The mortality rate of ovarian cancer is the highest among all gynecological malignancies [1]. Therapeutic strategies consist of platinum-based chemotherapy, targeted therapy (anti-angiogenic agents and PARP inhibitors) and immunotherapy [2]. Cisplatin (cis-[Pt(NH3)2Cl2], CDDP) is the most frequently used platinum drug for ovarian cancer [3]. Most patients initially respond to CDDP, but drug resistance emerged after multiple relapses [4]. CDDP mediates its anticancer effects through Pt-DNA adducts induced replication inhibition and apoptosis induction [5]. DNA damage tolerance and repair machinery are the main causes of CDDP resistance.

To overcome the clinical limitations, structure perturbations are made to the framework of approved platinum drugs [6]. Among multifarious designs, Pt(II) complexes bearing a different amine or N-heterocyclic ligand with a general formula of cis-[Pt(NH3)LCl2] stand out as promising CDDP-like anticancer agents. Picoplatin (cis-[Pt(NH3)(2-picoline)Cl2]) and JM-118 (cis-[Pt(NH3)(cyclohexylamine)Cl2]) are the typical representatives (Fig. 1). In Phase I-II trials, picoplatin displayed a promising activity and improved safety profile in ovarian, lung and colon cancer [7]. Satraplatin (Fig. 1) and its active metabolite JM-118 showed preclinical anticancer activity in prostate, breast and lung cancer, including several CDDP-resistant cell lines [8].

Ferroptosis is a newly identified form of regulated cell death characterized by iron-dependent lipid peroxidation [9]. Regulation of iron metabolism and lipid peroxidation signaling is closely involved in ferroptosis [10]. SLC7A11 is a substrate-specific subunit of system xc−, importing cystine for glutathione biosynthesis to protect cells against ferroptosis [11]. Ferroptosis inducers erastin and sorafenib have been shown to block the activity of system xc−, leading to ferroptotic cell death [12]. Glutathione Peroxidase 4 (GPX4) is recognized as a central repressor of ferroptosis, which utilizes reduced glutathione to degrade lipid hydroperoxides [13]. GPX4 inhibition can enhance lipid peroxidation and result in ferroptosis [14]. CDDP induced ferroptosis through glutathione depletion and GPX4 inactivation in non-small lung cancer and colorectal cancer [15]. Since apoptosis evasion is considered as the major reason for drug resistant, ferroptosis inducers had great potential to become a promising approach in anticancer therapy [16].

********

WORK INSTRUCTIONS:
a - Reproduce everything in the passage on platinum drugs and ferroptosis from "To overcome the" down to "cell lines [8].".
b - According to the passage on platinum drugs and ferroptosis, what is SLC7A11 a substrate-specific subunit of?

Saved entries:
********

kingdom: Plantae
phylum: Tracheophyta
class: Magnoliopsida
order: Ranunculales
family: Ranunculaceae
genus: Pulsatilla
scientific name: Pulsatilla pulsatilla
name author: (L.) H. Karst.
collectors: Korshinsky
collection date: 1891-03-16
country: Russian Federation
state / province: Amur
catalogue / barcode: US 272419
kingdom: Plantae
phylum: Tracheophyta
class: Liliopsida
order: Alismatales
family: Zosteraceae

********

ANSWERS PER TASK:
a -
To overcome the clinical limitations, structure perturbations are made to the framework of approved platinum drugs [6]. Among multifarious designs, Pt(II) complexes bearing a different amine or N-heterocyclic ligand with a general formula of cis-[Pt(NH3)LCl2] stand out as promising CDDP-like anticancer agents. Picoplatin (cis-[Pt(NH3)(2-picoline)Cl2]) and JM-118 (cis-[Pt(NH3)(cyclohexylamine)Cl2]) are the typical representatives (Fig. 1). In Phase I-II trials, picoplatin displayed a promising activity and improved safety profile in ovarian, lung and colon cancer [7]. Satraplatin (Fig. 1) and its active metabolite JM-118 showed preclinical anticancer activity in prostate, breast and lung cancer, including several CDDP-resistant cell lines [8].

b - System xc−.